Et elle s'enfuit en rougissant.

J'étais trop jeune pour suspecter la sincérité de cette femme, et en cela j'étais plus clairvoyant que ne l'eût été l'expérience, car cette femme était sincère. Elle avait besoin d'aimer, elle aimait, et elle cherchait le moyen de concilier le sentiment de sa fierté avec les élans de son coeur avide d'émotions. Elle se réfugiait dans un mezzo termine où la vertu n'eût pas vu bien clair, mais où la pudeur alarmée pouvait s'endormir quelque temps. Elle m'aidait à la tromper, et nous nous trompions l'un l'autre en nous persuadant que la loyauté la plus stricte présidait à ce contrat perfide et boiteux. Tout cela m'entraînait dans un abîme.
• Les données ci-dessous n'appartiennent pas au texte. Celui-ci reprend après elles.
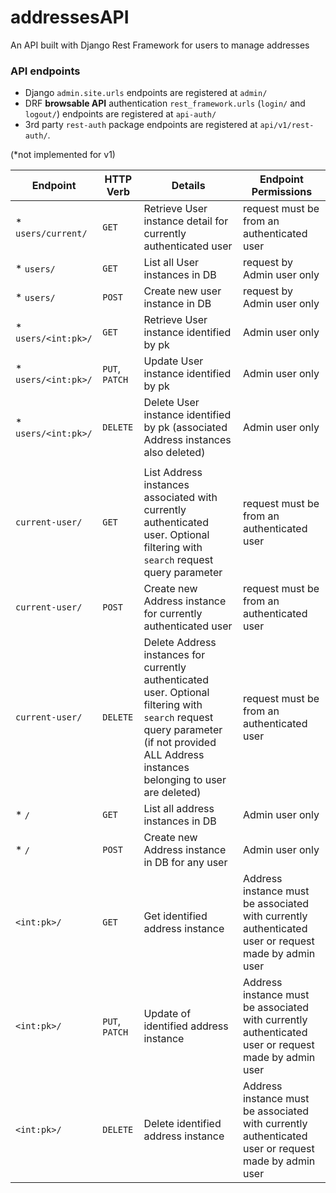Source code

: # addressesAPI

An API built with Django Rest Framework for users to manage addresses

### API endpoints

* Django `admin.site.urls` endpoints are registered at `admin/` 
* DRF **browsable API** authentication `rest_framework.urls` (`login/` and `logout/`) endpoints are registered at `api-auth/`
* 3rd party `rest-auth` package endpoints are registered at `api/v1/rest-auth/`. 

(*not implemented for v1)

| Endpoint | HTTP Verb | Details | Endpoint Permissions 
| --- | --- | --- | --- |
| * `users/current/` | `GET` | Retrieve User instance detail for currently authenticated user | request must be from an authenticated user |
| * `users/` | `GET` | List all User instances in DB | request by Admin user only |
| * `users/` | `POST` | Create new user instance in DB | request by Admin user only |
| * `users/<int:pk>/` | `GET` | Retrieve User instance identified by pk | Admin user only |
| * `users/<int:pk>/` | `PUT`, `PATCH` | Update User instance identified by pk | Admin user only |
| * `users/<int:pk>/` | `DELETE` | Delete User instance identified by pk (associated Address instances also deleted) | Admin user only |
| | | | |
| `current-user/` | `GET` | List Address instances associated with currently authenticated user. Optional filtering with `search` request query parameter | request must be from an authenticated user |
| `current-user/` | `POST` | Create new Address instance for currently authenticated user  | request must be from an authenticated user |
| `current-user/` | `DELETE` | Delete Address instances for currently authenticated user. Optional filtering with `search` request query parameter (if not provided ALL Address instances belonging to user are deleted) | request must be from an authenticated user |
| * `/` | `GET` | List all address instances in DB | Admin user only |
| * `/` | `POST` | Create new Address instance in DB for any user | Admin user only |
| `<int:pk>/` | `GET` | Get identified address instance  | Address instance must be associated with currently authenticated user or request made by admin user |
| `<int:pk>/` | `PUT`, `PATCH` | Update of identified address instance | Address instance must be associated with currently authenticated user or request made by admin user |
| `<int:pk>/` | `DELETE` | Delete identified address instance | Address instance must be associated with currently authenticated user or request made by admin user |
Je débutais dans l'amour par une sorte de parjure; car, en me vouant à une vertu de passage dont j'étais avide de me dépouiller, j'étais plus coupable que je ne l'avais été jusque-là en m'abandonnant à une passion sans frein, mais sans arrière-pensée.

Il ne me fut pas permis de m'en apercevoir suffisamment pour m'en préserver. A partir de ce moment, Alida, exaltée par une reconnaissance que j'étais loin de mériter, m'enivra de séductions invincibles. Elle se fit tendre, naïve, confiante jusqu'à la folie, simple jusqu'à l'enfantillage, pour me dédommager des privations qu'elle m'imposait. Sa grâce et son abandon lui créèrent des périls inouïs avec lesquels elle se joua comme si elle pouvait les ignorer. Sans doute, il y a un grand charme dans ces souffrances de l'amour contenu qui attend et qui espère. Elle en exaspéra pour moi les délices et les angoisses. Elle fut passionnément coquette avec moi, ne s'en cachant plus et disant que cela était permis à une femme qui aimait éperdument et qui voulait donner à son amant tout le bonheur conciliable avec sa pudeur et ses devoirs: étrange sophisme, où elle puisait effectivement pour son compte tout le bonheur dont elle était susceptible, mais dont les âcres jouissances détérioraient mon âme, annulaient ma conscience et flétrissaient ma foi!